Text shown:
Economic data about the Eurozone
The ECB provides extensive statistics and information about macroeconomic indicators. The most recent data available is to be obtained from its Statistics Bulletin as well as the charts generated from this data (European Central Bank, 2015). Below is included the inflation rate per country as of March 2015. As can be seen, inflation rates vary widely between countries: Romania and Austria show inflation rates of respectively 0.8% and 0.9%, while on the other hand Greece and Cyprus both report deflation rates of -1.9% and -1.4% respectively. Having a look at the distribution of the results shows a large disparity between countries. Hence we can reach a first conclusion with regards to our problematic: the risk of deflation in the Euro area is highly country-specific. It is therefore hard to assess “the risk of deflation in the Euro area” without discussing specific countries.

Information provided:
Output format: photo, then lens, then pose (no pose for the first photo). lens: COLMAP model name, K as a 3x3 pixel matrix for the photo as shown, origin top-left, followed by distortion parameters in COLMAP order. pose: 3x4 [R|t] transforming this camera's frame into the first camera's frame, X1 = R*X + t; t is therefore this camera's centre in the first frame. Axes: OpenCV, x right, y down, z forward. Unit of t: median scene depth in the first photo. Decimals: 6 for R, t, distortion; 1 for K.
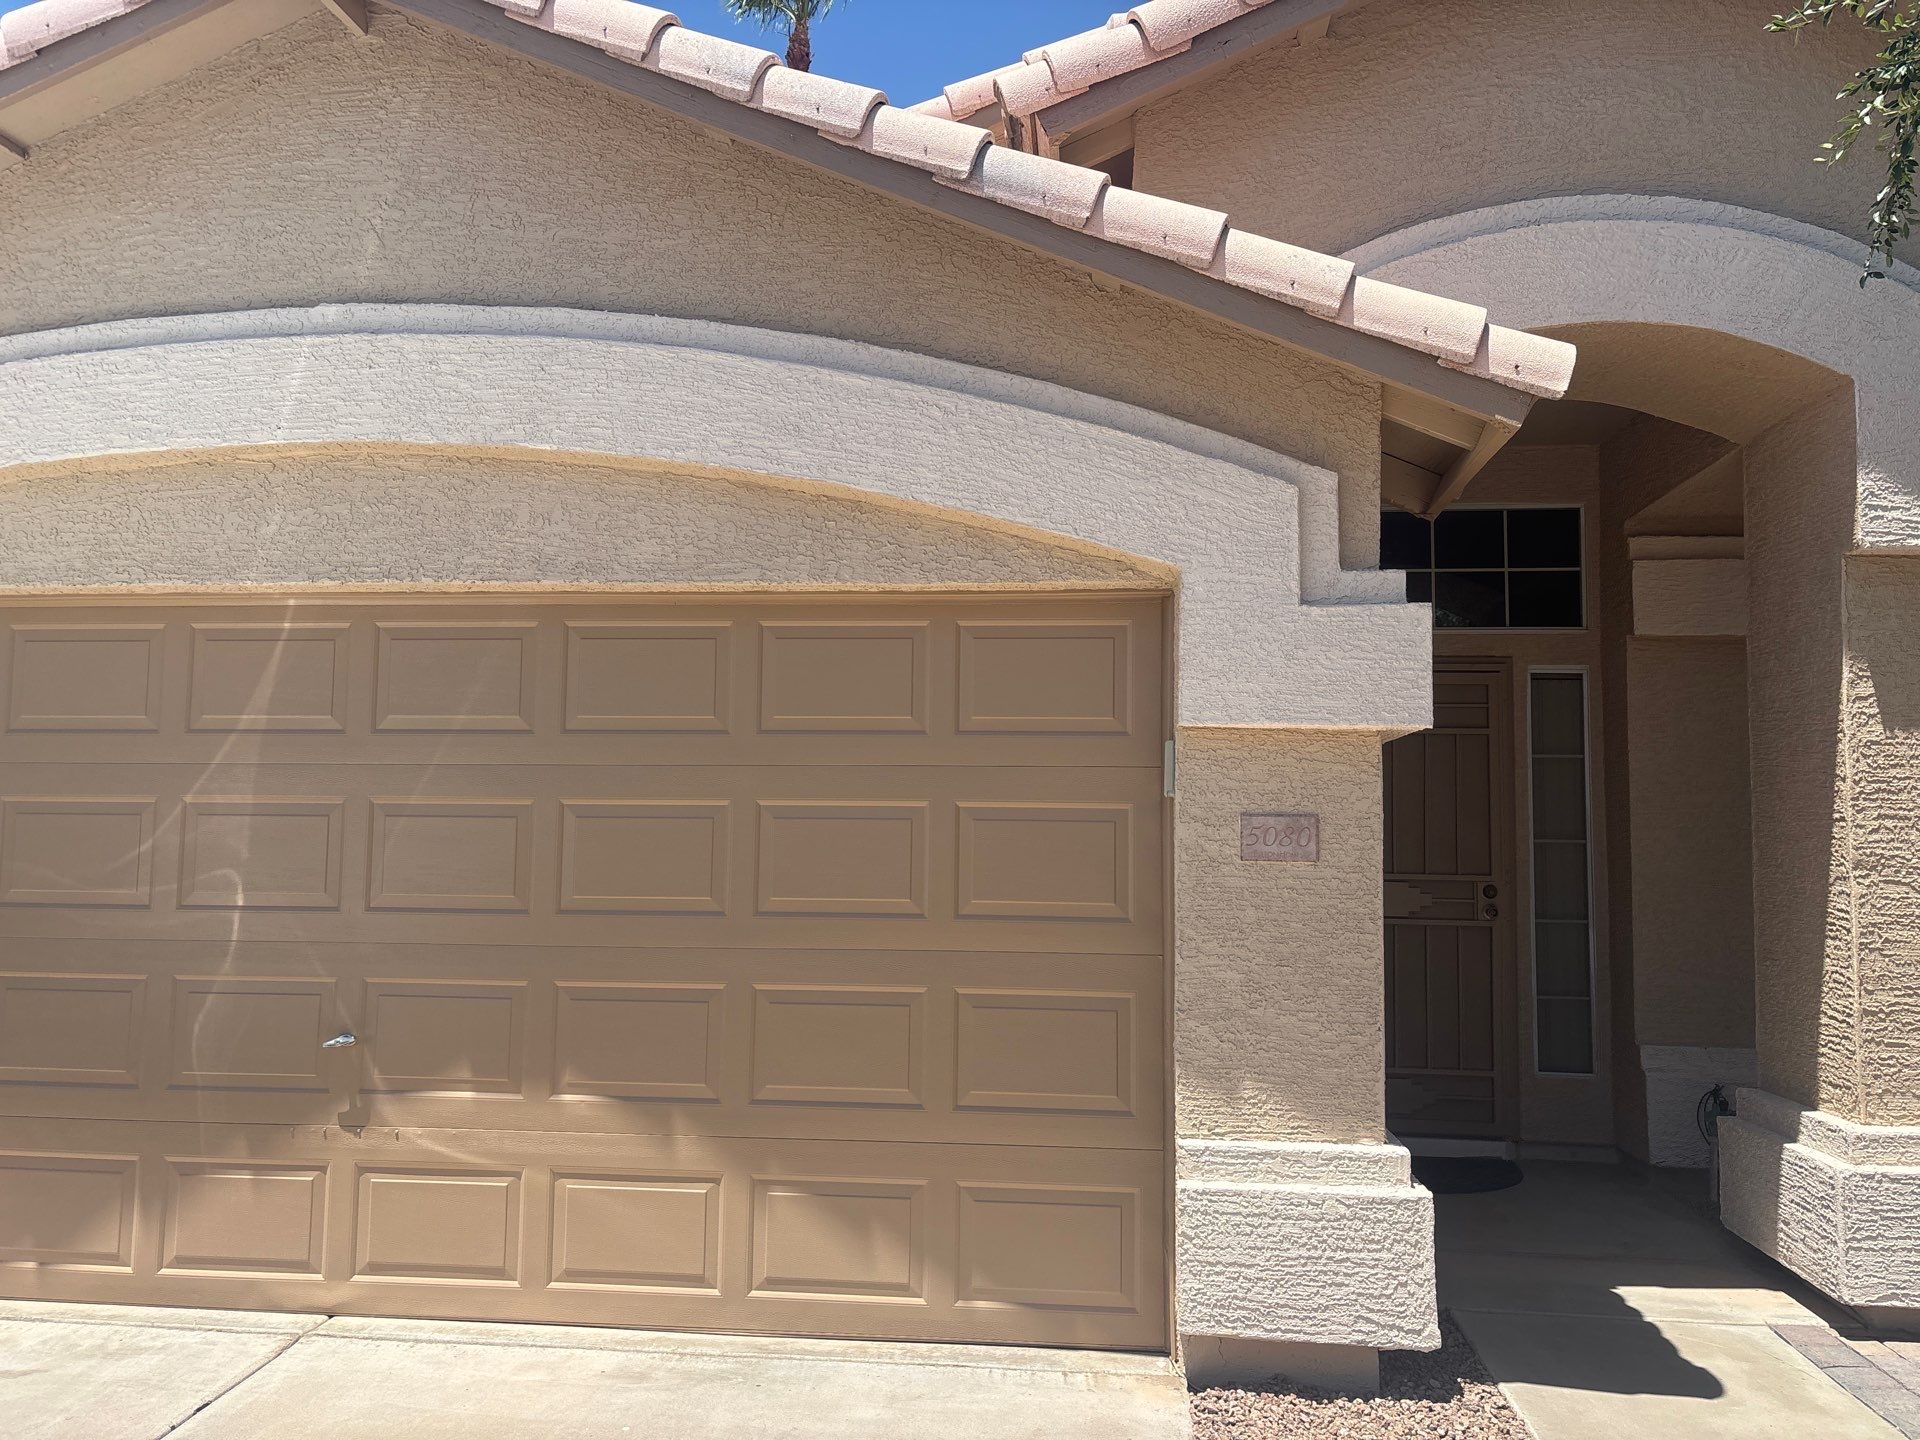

Questions to answer:
1) In the text on Eurozone inflation, what deflation rate does Greece report?
2) Please translate this sentence from the text on Eurozone inflation into Spanish: "Having a look at the distribution of the results shows a large disparity between countries."
3) Carry on the text on Eurozone inflation from its last sentence.

Answers by item:
1) -1.9%

2) Al observar la distribución de los resultados se aprecia una gran disparidad entre los países.

3)
This fact proves challenging for setting an appropriate response to structural problems: as situations and risks are country-specific, measures such as monetary policies are applied to all countries of the Euro area. It is thus not possible to “fine tune” these policy changes for the specificities of a particular geography or particular group of countries. It is not surprising to expect that it would be advantageous to apply different monetary policies for the PIGS countries, whose problems are exacerbated, compared to more stable countries as Germany. Overall, we can observe that countries with inflation only experience relatively moderate levels of inflation (i.e. under 1%) while countries experiencing deflation report strong decreases: Poland and Cyprus see decreases greater than 1%, while Greece almost reaches a decrease of 2%. This analysis of the data highlights an asymmetry between positive and negative rates of inflation in the EU: countries with negative results have more impact that countries with positive results. We therefore assess the risk of overall deflation as relatively strong, with the expectation that it would be driven by specific countries overall, thus not driven equally by all countries in the Euro area. The highest perceived risk of course comes from Greece, which recent political changes and negotiations notably with German creditors have been widely publicized in the press.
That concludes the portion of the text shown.